O que isto significa para os titulares de direitos e para as empresas
Se a sua necessidade principal é um rasto de auditoria interno ou uma prova de existência de baixo custo para fins não litigiosos, uma ancoragem em blockchain pode ser suficiente. Mas se antecipa algum dos cenários seguintes, só um selo temporal qualificado dá a segurança jurídica de que precisa:
- Litígios de direitos de autor: provar que criou uma obra antes de um concorrente
- Prioridade de patente: documentar a conceção ou a sua execução prática
- Proteção de segredos comerciais: demonstrar que uma informação era confidencial numa data concreta
- Formação do contrato: provar o momento exato em que os termos foram acordados
- Conformidade regulamentar: cumprir os requisitos do eIDAS ou os requisitos setoriais sobre registos com selo temporal
Para as empresas sujeitas a obrigações de conformidade eIDAS, usar selos temporais em blockchain onde são exigidos selos temporais qualificados acarreta risco jurídico e pode constituir incumprimento.
Para mais pormenores sobre a estrutura técnica e jurídica dos selos temporais qualificados, veja o nosso guia os selos temporais qualificados do eIDAS explicados.
Como a Swiss Trust Layer fornece selos temporais qualificados eIDAS
A Swiss Trust Layer funciona como uma plataforma apoiada por um QTSP. Cada ficheiro selado através do nosso serviço recebe um selo temporal eletrónico qualificado emitido por um prestador de serviços de confiança acreditado, ligado criptograficamente a uma fonte horária UTC e associado ao hash do seu ficheiro através de um selo eletrónico qualificado.
O resultado é um documento selado conforme à PAdES que traz consigo a presunção legal completa do Art. 41, admissível no tribunal de qualquer Estado-Membro da União Europeia sem mais discussão sobre exatidão ou integridade.

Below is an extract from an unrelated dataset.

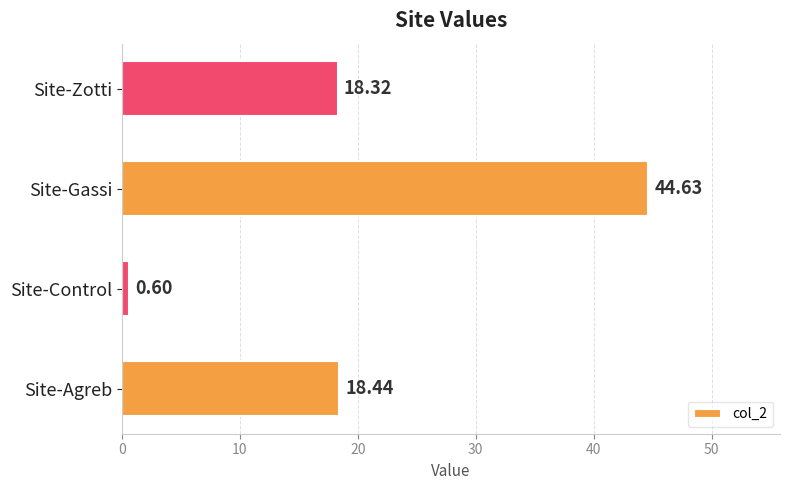

Which label corresponds to the largest value in the chart?

Site-Gassi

Não precisa de compreender a infraestrutura PKI subjacente. Carrega o seu ficheiro, nós aplicamos o selo temporal qualificado e o selo digital, e recebe um certificado que qualquer tribunal, regulador ou contraparte da União Europeia pode verificar de forma independente, sem se registar nem nos contactar.
O custo da prova face ao custo de um litígio
A start-up de Munique transigiu na contestação da patente, absorvendo EUR 180,000 em custos jurídicos, sem qualquer indemnização por seis meses de tempo de engenharia desviado. Um selo temporal qualificado emitido por um QTSP no momento do desenvolvimento teria custado. A presunção do Art. 41 que esse documento teria trazido consigo é a mesma presunção que seis meses de batalha judicial não conseguiram estabelecer a partir do cabeçalho de um bloco de Bitcoin.